Юля не ответила. Стоя на берегу, желая обсохнуть, с приспущенными веками она подставляла свое тело солнечным лучам. Сережа не сводил с неё глаз.

– У вас гусиная кожа, замерзли, – с сочувствием спросил он.

– А то нет! Я обещала тете прийти через час. Она уже, наверняка, беспокоится. Подумает, что судорогой ногу свело, и я утонула.

Юля наклонилась, обхватила в кулачок ниспадающие волосы, другой рукой отжала с них воду, затем резким движением головы закинула пряди назад.

– Идемте. – Сережа пошел следом.

– А тетя знает, куда именно вы пошли? – поинтересовался он.

– А то нет? Вот будет интересно, если она появится здесь. Мне нужно переодеться, а то я вчера не переоделась и шла по улице во всем мокром.

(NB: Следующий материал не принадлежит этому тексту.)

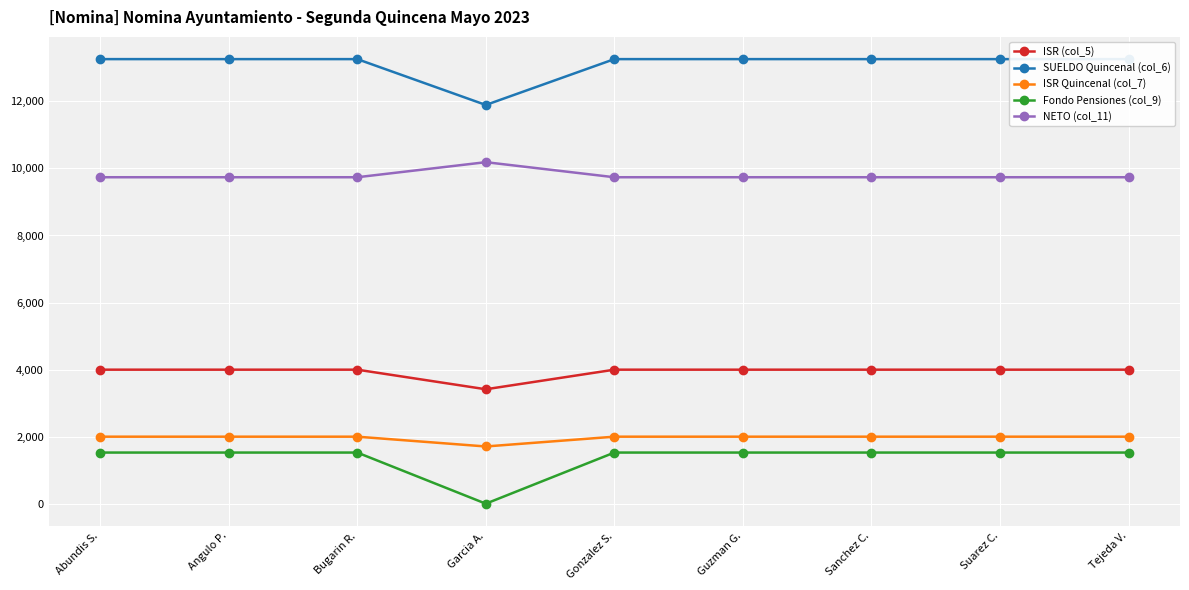

What are all the series names shown in the legend?

ISR (col_5), SUELDO Quincenal (col_6), ISR Quincenal (col_7), Fondo Pensiones (col_9), NETO (col_11)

Юля наклонилась, чтобы достать трусики и бюстгальтер, но поскольку Сережа стоял рядом, передумала и взяла весь пакет.

– Не подглядывайте, – сказала она, взглянув на Сережу озорными глазами, и направилась в росшие у берега кусты.

«Надо бы назначить ей на вечер свидание. Лунный свет, Юля, а кругом ни души – это совсем другое. Не зря же говорят, что ночь – подруга любви!» – подумал он. – «Сегодня они с тетей топят баню, а завтра она будет свободна. Вот бы попариться с ней в баньке!» – мелькнуло у него в голове, в то время как он невольно подсматривал боковым зрением за кустами, сквозь которые что-то мелькало, но что именно, нельзя было разобрать.

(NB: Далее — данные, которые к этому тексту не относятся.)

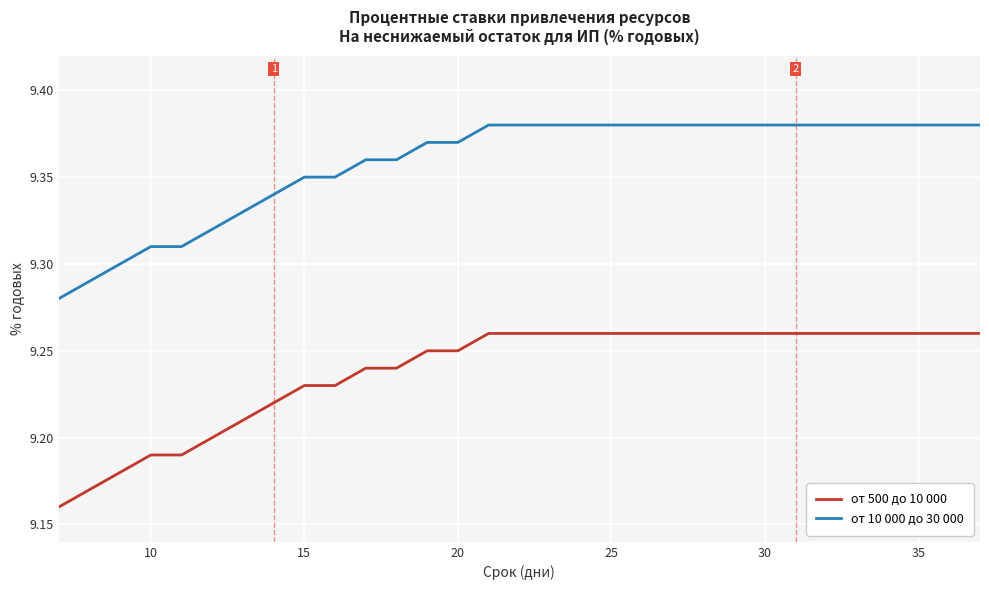

What are all the series names shown in the legend?

от 500 до 10 000, от 10 000 до 30 000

«И что это почти все девчонки так долго одеваются и раздеваются»? – ожидая её и посматривая на тропку вдоль реки (не идет ли к ним её тетя), подумал Сережа. Наконец Юля, уже одетая, вышла из-за кустов и подошла к нему.

– Я сегодня не обгорела? – Юля показала Сереже плечики и спину.

– Даже не заметно.

– Конечно, если мы все время сидели в воде. Я специально принесла с собой крем, но позабыла про него и не намазалась.

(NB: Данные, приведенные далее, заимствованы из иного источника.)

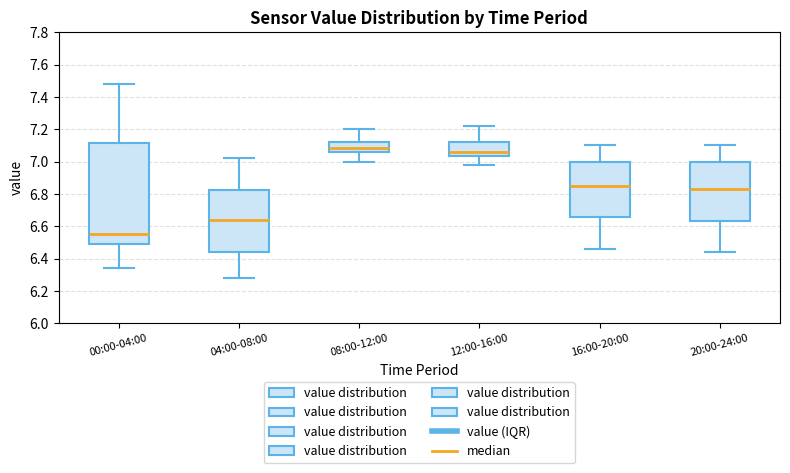

Reading left to right, read every box against the y-axis: the position of its median line, the range the box covers, and the ends of its whiskers. The values are not printed on the chart, so give them approximately, as read against the axis.

00:00-04:00: median 6.56, box 6.50 to 7.12, whiskers 6.34 to 7.48
04:00-08:00: median 6.64, box 6.44 to 6.82, whiskers 6.28 to 7.02
08:00-12:00: median 7.08, box 7.06 to 7.12, whiskers 7.00 to 7.20
12:00-16:00: median 7.06, box 7.04 to 7.12, whiskers 6.98 to 7.22
16:00-20:00: median 6.86, box 6.66 to 7.00, whiskers 6.46 to 7.10
20:00-24:00: median 6.84, box 6.64 to 7.00, whiskers 6.44 to 7.10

Юля сложила в пакет полотенце, покрывало, солнцезащитные очки, книгу, которую даже не открывала, и надела босоножки.

– Ну, пока, – она поправила шляпку и выразительно посмотрела на него.

– Вы завтра придете? – неуверенно спросил он, подняв на неё молящие глаза.

– Если будет погода, – кокетливо ответила она.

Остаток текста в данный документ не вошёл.